In article <76000070@uiucdcsp>, gillies@uiucdcsp.cs.uiuc.edu writes:
> 
> I think your analysis of the parallel bitblt algorithm is fallacious.
> The speed of a BitBLT EVEN IN ASSEMBLY LANGUAGE is approx n*n/16 or
> n*n/32, depending upon the word size of your machine.  See [Deutsch84]
> to learn how to dynamically "compile" a bitblt request into machine
> language, then execute it like a bat out of hell, a type of self
> modifying (self-compiling?) algorithm.  For the particular mac rotation
> problem, you could hand-code each of the 1..9 bitblt operations.
> 
> ...
> ...
> 
> (n*n/16)*log(2,512) == (n*n/2) time.
> 
> Thus the blitter algorithm should *always* outperform the
> simple-minded bit-by-bit transfer algorithm on the macintosh.
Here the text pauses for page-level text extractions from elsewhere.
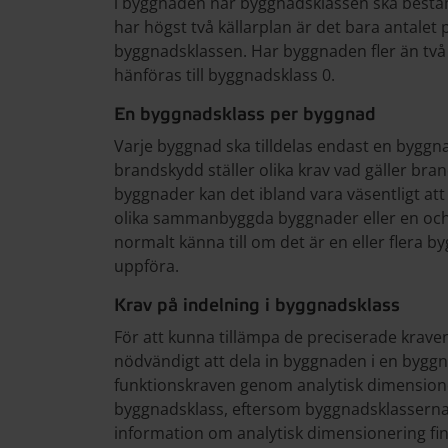
i byggnaden när byggnadsklassen ska best
har högst två källarplan är det bara antale
byggnadsklassen. Har byggnaden fler än två
hänföras till byggnadsklass 0.
En byggnadsklass per byggnad
Varje byggnad ska tilldelas endast en bygg
brandskydd ställer olika krav vad gäller b
byggnader kan det ibland vara väsentligt at
olika sammanbyggda byggnader eller en o
normalt känna till om det är en eller flera
uppföra.
Krav på indelning i byggnadsklass
För att kunna tillämpa de preciserade krav
nödvändigt att dela in byggnaden i en byggna
funktionskraven genom analytisk dimensione
byggnadsklass, eftersom byggnadsklasserna
information om analytisk dimensionering fin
I think you are the one with the fallacious argument.  Factors like
16 or log(some constant) are irrelevant for purposes of analyzing
CPU time requirements.

My original analysis was sketchy, but here it is in a slightly expanded
form:

	Suppose that I wish to rotate an N X N bitmap.  If I do it the
brute-force way, it will take N*N operations (where an operation is
defined as a memory transfer with a masking operation thrown in somewhere (to
get at the right bit of a particular byte.  Ok, have it your way--to get at
the right bit of a long word).

If I use the recursive bitBLT version, it will take log(N) steps (this is
obviously a log base 2), and each step consists of several bitblt operations.
I counted 15 for the version I was using, but I suppose that this could
be reduced for by some clever rewrite of the blit operation.  I won't quibble
about the factor of 15--it's irrelevent when compared to the powers of
N we are working with.  So let's suppose that we somehow magically manage
to do the whole thing with 1 blit per step(!)  What is it we are doing?
We are moving some bytes (OK, longwords) from  one place to another in
memory, again with a masking operation thrown in.  In the real algorithm,
many of the blit's involved moving only half or a quarter of the full
bitmap, but again this is a factor that is irrelevant.  I figure that
I gave up the factor of 15, so it's only fair for you to concede the 
factor of 4 or 2, and we'll say for the purposes of argument that the
one blit per recursion involves the whole bitmap, which is N*N/(8,16,or 32).
The constant factors are ignorable by the principal already enunciated, so
I get the the blit version is O(N*N*log(N)).

Why do we ignore the constant factors?  Because, although in specific
cases you could show that for certain values of N, and for specific versions
of the two algorithms, that the blit version would win, the thing that is
relevant is what happens as N increases.  At some point, N*N*log(N) will
become bigger than N*N, NO MATTER WHAT CONSTANT FACTORS MULTIPLY THEM.
That is why there is so much discussion of sorting in the literature
discussing relative merits of various algorithms for various sizes of 
problem--often a less overall efficient algorithm for a specific case is
a win because the size of the problem and the speed of the comparison
fits the method better.

BTW, the brute force method wins in another way.  That is, it can be used
to rotate non-square bitmaps and non-integral values of N, which can be
a big win if you want to rotate a long narrow strip (which I did).